Consegna A: Nell'articolo sull'opera dedicata a Maria Callas, che cosa appare in scena quando le nubi si squarciano?
Consegna B: Ricopia dall'articolo sull'opera dedicata a Maria Callas il brano compreso tra "La regina della performance" e "interpretata dall’artista serba.", estremi inclusi.

Estratto pagina:
▽

La regina della performance diventa in scena la regina della lirica In un’opera totale che arriverà anche in Italia l’anno prossimo E che, intanto, è diventata un libro fotografico speciale
di Renata Caragliano e Stella Cervasio
Le nubi si squarciano e in scena appare un letto che sembra galleggiare nel buio. È il letto di morte di una, cento, mille donne uccise da amori mal riposti. Ma tra quelle lenzuola c’è Marina Abramovi?, che si trasformerà poi in Maria Callas, anzi nelle 7 Deaths of Maria Callas”, come recita il titolo della prima opera lirica scritta, diretta e interpretata dall’artista serba.
Un’opera-performance dedicata a un mito della lirica e che diventa un faccia a faccia tra due grandi artiste.

△

Dati forniti:
▽

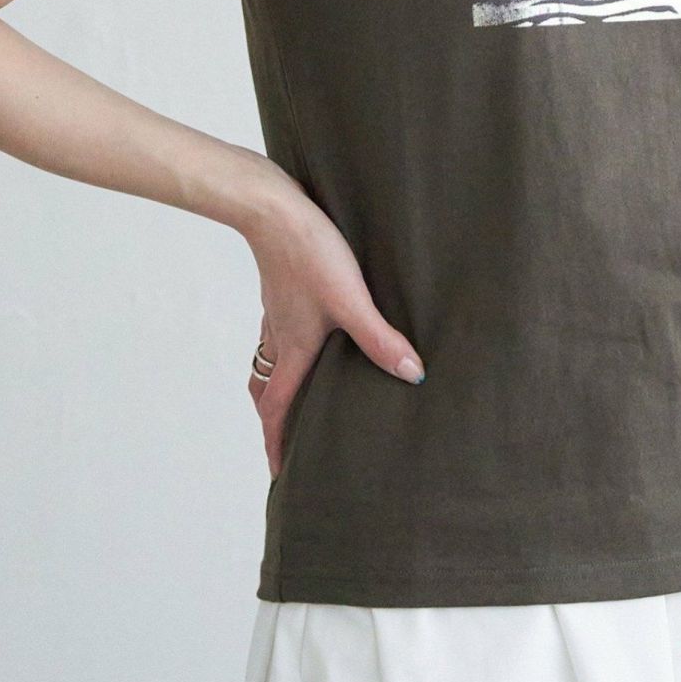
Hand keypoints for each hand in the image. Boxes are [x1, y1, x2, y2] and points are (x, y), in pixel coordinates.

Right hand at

△
▽

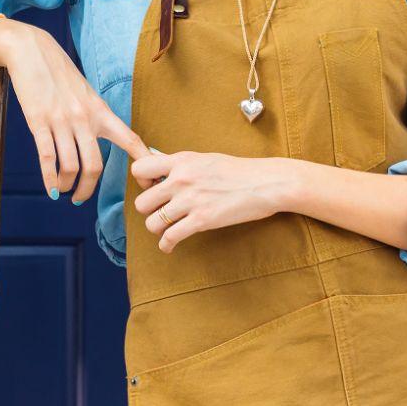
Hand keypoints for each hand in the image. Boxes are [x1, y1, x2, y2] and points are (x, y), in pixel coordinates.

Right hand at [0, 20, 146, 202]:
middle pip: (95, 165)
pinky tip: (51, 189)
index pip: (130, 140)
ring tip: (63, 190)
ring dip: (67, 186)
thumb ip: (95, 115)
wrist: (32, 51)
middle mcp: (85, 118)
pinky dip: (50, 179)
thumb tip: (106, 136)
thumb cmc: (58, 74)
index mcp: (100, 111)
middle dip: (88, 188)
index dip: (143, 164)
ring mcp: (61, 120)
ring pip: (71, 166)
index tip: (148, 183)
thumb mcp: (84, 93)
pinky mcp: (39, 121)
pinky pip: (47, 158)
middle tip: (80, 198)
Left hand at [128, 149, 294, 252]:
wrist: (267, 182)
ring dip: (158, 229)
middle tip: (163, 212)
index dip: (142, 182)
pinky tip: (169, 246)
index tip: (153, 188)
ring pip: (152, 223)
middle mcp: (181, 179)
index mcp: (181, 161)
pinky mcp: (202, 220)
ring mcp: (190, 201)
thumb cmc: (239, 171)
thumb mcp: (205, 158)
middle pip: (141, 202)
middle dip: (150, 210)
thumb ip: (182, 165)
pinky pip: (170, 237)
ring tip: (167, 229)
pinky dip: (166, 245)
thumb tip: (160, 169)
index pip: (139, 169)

△
▽

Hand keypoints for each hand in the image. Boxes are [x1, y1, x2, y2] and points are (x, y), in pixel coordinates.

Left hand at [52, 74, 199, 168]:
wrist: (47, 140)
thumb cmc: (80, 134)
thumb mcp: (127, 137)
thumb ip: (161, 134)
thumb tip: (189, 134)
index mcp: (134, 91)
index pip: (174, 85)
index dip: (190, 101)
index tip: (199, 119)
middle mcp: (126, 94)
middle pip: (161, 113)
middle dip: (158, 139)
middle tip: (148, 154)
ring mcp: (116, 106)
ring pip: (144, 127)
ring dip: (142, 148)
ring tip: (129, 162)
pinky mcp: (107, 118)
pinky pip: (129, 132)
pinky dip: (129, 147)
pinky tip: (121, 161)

△

Risultato esercizio A: Un letto che sembra galleggiare nel buio.

Risultato esercizio B:
La regina della performance diventa in scena la regina della lirica In un’opera totale che arriverà anche in Italia l’anno prossimo E che, intanto, è diventata un libro fotografico speciale
di Renata Caragliano e Stella Cervasio
Le nubi si squarciano e in scena appare un letto che sembra galleggiare nel buio. È il letto di morte di una, cento, mille donne uccise da amori mal riposti. Ma tra quelle lenzuola c’è Marina Abramovi?, che si trasformerà poi in Maria Callas, anzi nelle 7 Deaths of Maria Callas”, come recita il titolo della prima opera lirica scritta, diretta e interpretata dall’artista serba.